Recast the material as a numbered list, starting at the line that contains "Contrôle des émissions" and running through the end of the material. Omit blank lines, and leave the pictures out.
*** Excerpted records ***
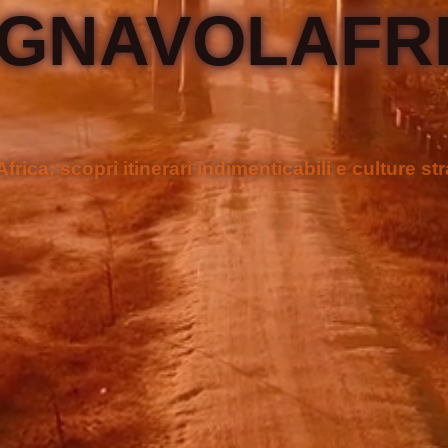
GNAVOLAFR
Africa: scopri itinerari indimenticabili e culture st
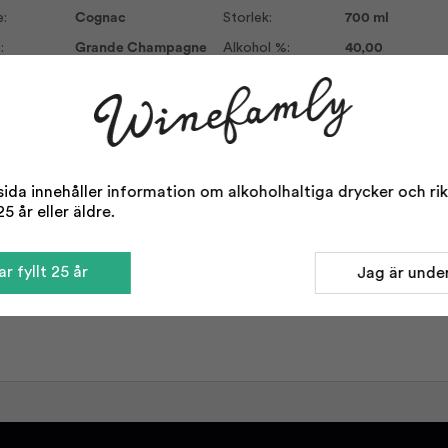
:
Cognac
Storlek:
700 ml
:
Grande Champagne
Alkohol %:
40,00
da innehåller information om alkoholhaltiga drycker och rikta
5 år eller äldre.
r fyllt 25 år
Jag är under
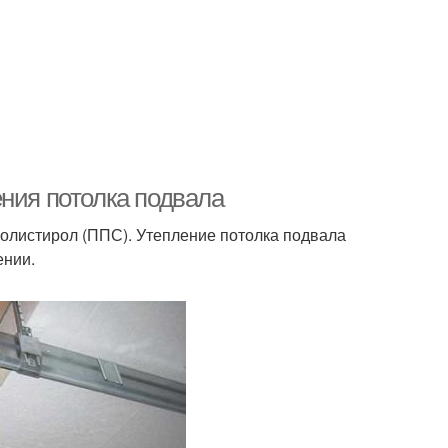
ения потолка подвала
листирол (ППС). Утепление потолка подвала
ении.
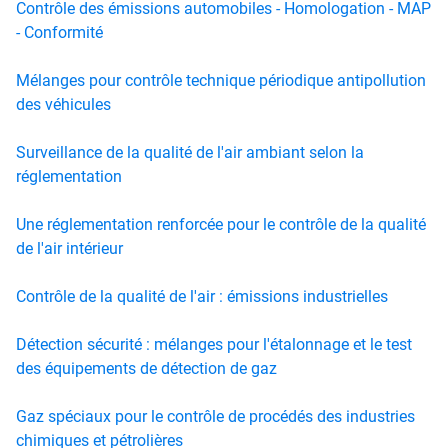
Contrôle des émissions automobiles - Homologation - MAP
- Conformité
Mélanges pour contrôle technique périodique antipollution
des véhicules
Surveillance de la qualité de l'air ambiant selon la
réglementation
Une réglementation renforcée pour le contrôle de la qualité
de l'air intérieur
Contrôle de la qualité de l'air : émissions industrielles
Détection sécurité : mélanges pour l'étalonnage et le test
des équipements de détection de gaz
Gaz spéciaux pour le contrôle de procédés des industries
chimiques et pétrolières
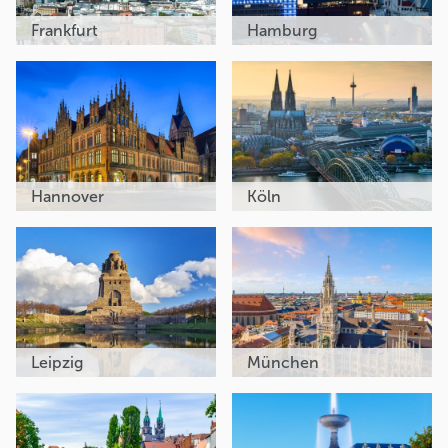
Frankfurt
Hamburg
Hannover
Köln
Leipzig
München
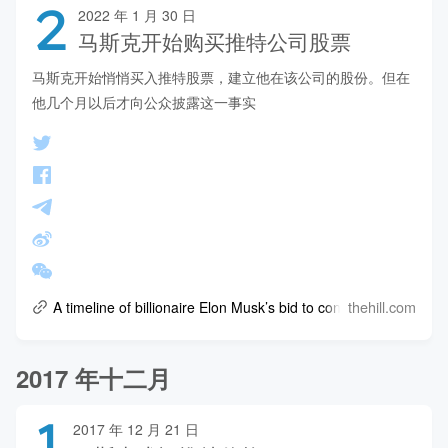
2
2022 年 1 月 30 日
马斯克开始购买推特公司股票
马斯克开始悄悄买入推特股票，建立他在该公司的股份。但在
他几个月以后才向公众披露这一事实
thehill.com
A timeline of billionaire Elon Musk’s bid to control Twitter
2017 年十二月
1
2017 年 12 月 21 日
*** End of Excerpted records ***
§ **Exercise response**:
1. Contrôle des émissions automobiles - Homologation - MAP
2. - Conformité
3. Mélanges pour contrôle technique périodique antipollution
4. des véhicules
5. Surveillance de la qualité de l'air ambiant selon la
6. réglementation
7. Une réglementation renforcée pour le contrôle de la qualité
8. de l'air intérieur
9. Contrôle de la qualité de l'air : émissions industrielles
10. Détection sécurité : mélanges pour l'étalonnage et le test
11. des équipements de détection de gaz
12. Gaz spéciaux pour le contrôle de procédés des industries
13. chimiques et pétrolières
14. Frankfurt
15. Hamburg
16. Hannover
17. Köln
18. Leipzig
19. München
20. 2
21. 2022 年 1 月 30 日
22. 马斯克开始购买推特公司股票
23. 马斯克开始悄悄买入推特股票，建立他在该公司的股份。但在
24. 他几个月以后才向公众披露这一事实
25. thehill.com
26. A timeline of billionaire Elon Musk’s bid to control Twitter
27. 2017 年十二月
28. 1
29. 2017 年 12 月 21 日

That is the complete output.